#### Exercise
Set down again exactly the lines of the listing below that fall between the line holding "NISA長期投資ダメ！山崎元／水瀬ケンイチ／カンチュンド" and the line holding "i nesreću. Ako", inclusive.

#### Entries supplied
============

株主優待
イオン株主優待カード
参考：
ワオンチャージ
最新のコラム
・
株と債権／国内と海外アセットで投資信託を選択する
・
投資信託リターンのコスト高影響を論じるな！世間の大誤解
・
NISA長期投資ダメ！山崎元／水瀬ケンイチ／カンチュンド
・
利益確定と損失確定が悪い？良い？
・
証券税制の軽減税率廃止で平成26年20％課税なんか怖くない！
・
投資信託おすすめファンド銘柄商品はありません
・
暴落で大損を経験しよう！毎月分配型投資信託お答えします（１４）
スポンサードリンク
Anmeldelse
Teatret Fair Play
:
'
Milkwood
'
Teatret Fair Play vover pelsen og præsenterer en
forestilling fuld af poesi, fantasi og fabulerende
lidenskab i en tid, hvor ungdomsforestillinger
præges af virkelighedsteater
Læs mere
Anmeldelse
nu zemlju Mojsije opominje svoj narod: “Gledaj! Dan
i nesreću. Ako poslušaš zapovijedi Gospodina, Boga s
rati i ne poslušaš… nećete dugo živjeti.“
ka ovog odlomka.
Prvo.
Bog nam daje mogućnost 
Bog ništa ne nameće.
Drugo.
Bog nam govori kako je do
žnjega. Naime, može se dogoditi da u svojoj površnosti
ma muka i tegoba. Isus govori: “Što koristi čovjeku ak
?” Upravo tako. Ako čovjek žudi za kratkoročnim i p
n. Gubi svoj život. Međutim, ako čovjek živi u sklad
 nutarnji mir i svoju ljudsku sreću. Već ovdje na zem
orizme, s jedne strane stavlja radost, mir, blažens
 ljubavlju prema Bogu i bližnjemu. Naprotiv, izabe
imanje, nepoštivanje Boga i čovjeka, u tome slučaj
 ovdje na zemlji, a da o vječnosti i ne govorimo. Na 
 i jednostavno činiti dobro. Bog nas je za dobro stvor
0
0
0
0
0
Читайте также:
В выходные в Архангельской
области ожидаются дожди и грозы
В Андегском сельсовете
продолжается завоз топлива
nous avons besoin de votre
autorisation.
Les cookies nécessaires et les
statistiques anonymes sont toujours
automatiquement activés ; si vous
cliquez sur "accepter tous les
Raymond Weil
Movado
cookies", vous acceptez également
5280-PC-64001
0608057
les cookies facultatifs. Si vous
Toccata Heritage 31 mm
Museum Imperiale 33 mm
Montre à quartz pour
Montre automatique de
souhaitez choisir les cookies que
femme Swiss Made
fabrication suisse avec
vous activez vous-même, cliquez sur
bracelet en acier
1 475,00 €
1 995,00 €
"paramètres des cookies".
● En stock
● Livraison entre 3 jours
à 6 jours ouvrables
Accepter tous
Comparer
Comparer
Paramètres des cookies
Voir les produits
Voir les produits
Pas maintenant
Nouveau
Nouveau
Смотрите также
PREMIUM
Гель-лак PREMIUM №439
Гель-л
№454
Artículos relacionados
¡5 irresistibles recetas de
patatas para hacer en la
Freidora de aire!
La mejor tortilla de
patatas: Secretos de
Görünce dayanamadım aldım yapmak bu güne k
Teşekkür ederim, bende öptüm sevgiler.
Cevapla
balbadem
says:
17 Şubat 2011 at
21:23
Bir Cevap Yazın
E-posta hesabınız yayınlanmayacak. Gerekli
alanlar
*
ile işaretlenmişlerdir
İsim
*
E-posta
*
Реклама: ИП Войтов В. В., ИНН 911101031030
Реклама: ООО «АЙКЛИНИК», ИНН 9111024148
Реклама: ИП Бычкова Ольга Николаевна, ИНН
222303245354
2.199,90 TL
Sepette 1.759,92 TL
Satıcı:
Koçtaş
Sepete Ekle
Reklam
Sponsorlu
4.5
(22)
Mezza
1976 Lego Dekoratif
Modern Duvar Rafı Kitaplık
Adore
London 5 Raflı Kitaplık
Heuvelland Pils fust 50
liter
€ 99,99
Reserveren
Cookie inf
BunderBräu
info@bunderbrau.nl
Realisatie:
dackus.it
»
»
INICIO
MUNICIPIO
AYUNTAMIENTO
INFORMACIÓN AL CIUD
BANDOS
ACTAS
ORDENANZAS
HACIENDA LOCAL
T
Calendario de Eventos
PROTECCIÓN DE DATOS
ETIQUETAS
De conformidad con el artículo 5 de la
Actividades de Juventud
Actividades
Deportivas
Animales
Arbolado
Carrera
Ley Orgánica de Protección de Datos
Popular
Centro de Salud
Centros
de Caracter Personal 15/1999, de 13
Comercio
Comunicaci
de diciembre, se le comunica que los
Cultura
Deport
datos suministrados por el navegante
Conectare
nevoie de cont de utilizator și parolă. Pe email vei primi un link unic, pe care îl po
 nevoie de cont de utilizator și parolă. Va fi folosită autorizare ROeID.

============

#### Result for this exercise
NISA長期投資ダメ！山崎元／水瀬ケンイチ／カンチュンド
・
利益確定と損失確定が悪い？良い？
・
証券税制の軽減税率廃止で平成26年20％課税なんか怖くない！
・
投資信託おすすめファンド銘柄商品はありません
・
暴落で大損を経験しよう！毎月分配型投資信託お答えします（１４）
スポンサードリンク
Anmeldelse
Teatret Fair Play
:
'
Milkwood
'
Teatret Fair Play vover pelsen og præsenterer en
forestilling fuld af poesi, fantasi og fabulerende
lidenskab i en tid, hvor ungdomsforestillinger
præges af virkelighedsteater
Læs mere
Anmeldelse
nu zemlju Mojsije opominje svoj narod: “Gledaj! Dan
i nesreću. Ako poslušaš zapovijedi Gospodina, Boga s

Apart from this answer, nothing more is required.